### INPUT RECORDS

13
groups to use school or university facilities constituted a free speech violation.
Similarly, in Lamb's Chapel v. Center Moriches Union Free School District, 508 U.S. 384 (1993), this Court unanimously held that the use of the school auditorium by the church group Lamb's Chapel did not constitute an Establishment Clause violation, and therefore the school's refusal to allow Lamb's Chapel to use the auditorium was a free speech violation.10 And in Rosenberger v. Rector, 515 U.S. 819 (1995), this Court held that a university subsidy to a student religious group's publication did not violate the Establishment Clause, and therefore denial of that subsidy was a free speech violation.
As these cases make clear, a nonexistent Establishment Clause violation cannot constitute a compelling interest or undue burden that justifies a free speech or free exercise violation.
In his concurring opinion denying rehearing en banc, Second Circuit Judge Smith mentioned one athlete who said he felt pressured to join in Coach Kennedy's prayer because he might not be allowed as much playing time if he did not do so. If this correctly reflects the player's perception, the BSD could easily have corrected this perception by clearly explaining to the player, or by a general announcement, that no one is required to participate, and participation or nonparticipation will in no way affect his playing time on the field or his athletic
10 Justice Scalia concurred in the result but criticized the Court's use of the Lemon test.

######

▸ AIM OF THE TASK
Line by line, write out the records above exactly.

▸ ANSWER FOR THE TASK
13
groups to use school or university facilities constituted a free speech violation.
Similarly, in Lamb's Chapel v. Center Moriches Union Free School District, 508 U.S. 384 (1993), this Court unanimously held that the use of the school auditorium by the church group Lamb's Chapel did not constitute an Establishment Clause violation, and therefore the school's refusal to allow Lamb's Chapel to use the auditorium was a free speech violation.10 And in Rosenberger v. Rector, 515 U.S. 819 (1995), this Court held that a university subsidy to a student religious group's publication did not violate the Establishment Clause, and therefore denial of that subsidy was a free speech violation.
As these cases make clear, a nonexistent Establishment Clause violation cannot constitute a compelling interest or undue burden that justifies a free speech or free exercise violation.
In his concurring opinion denying rehearing en banc, Second Circuit Judge Smith mentioned one athlete who said he felt pressured to join in Coach Kennedy's prayer because he might not be allowed as much playing time if he did not do so. If this correctly reflects the player's perception, the BSD could easily have corrected this perception by clearly explaining to the player, or by a general announcement, that no one is required to participate, and participation or nonparticipation will in no way affect his playing time on the field or his athletic
10 Justice Scalia concurred in the result but criticized the Court's use of the Lemon test.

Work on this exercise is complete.